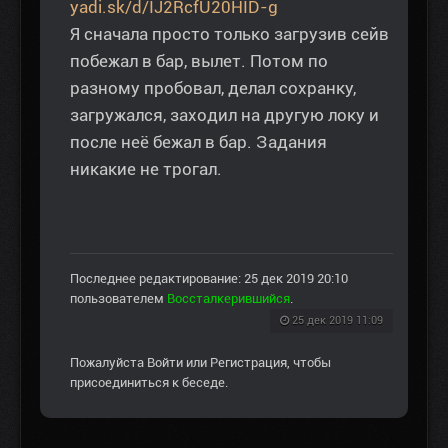
yadi.sk/d/IJ2RcfU20HID-g
Я сначала просто только загрузив сейв
побежал в бар, вылет. Потом по
разному пробовал, делал сохранку,
загружался, заходил на другую локу и
после неё бежал в бар. Задания
никакие не трогал.
Последнее редактирование: 25 дек 2019 20:10
пользователем
Воссталкерившийся
.
25 дек 2019 11:09
Пожалуйста
Войти
или
Регистрация
, чтобы
присоединиться к беседе.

# Your task:
Can you put the text lines from these rows into a numbered list, one line per item, with blank lines skipped? Leave the pictures out.

# Worked solution:
1. yadi.sk/d/IJ2RcfU20HID-g
2. Я сначала просто только загрузив сейв
3. побежал в бар, вылет. Потом по
4. разному пробовал, делал сохранку,
5. загружался, заходил на другую локу и
6. после неё бежал в бар. Задания
7. никакие не трогал.
8. Последнее редактирование: 25 дек 2019 20:10
9. пользователем
10. Воссталкерившийся
11. .
12. 25 дек 2019 11:09
13. Пожалуйста
14. Войти
15. или
16. Регистрация
17. , чтобы
18. присоединиться к беседе.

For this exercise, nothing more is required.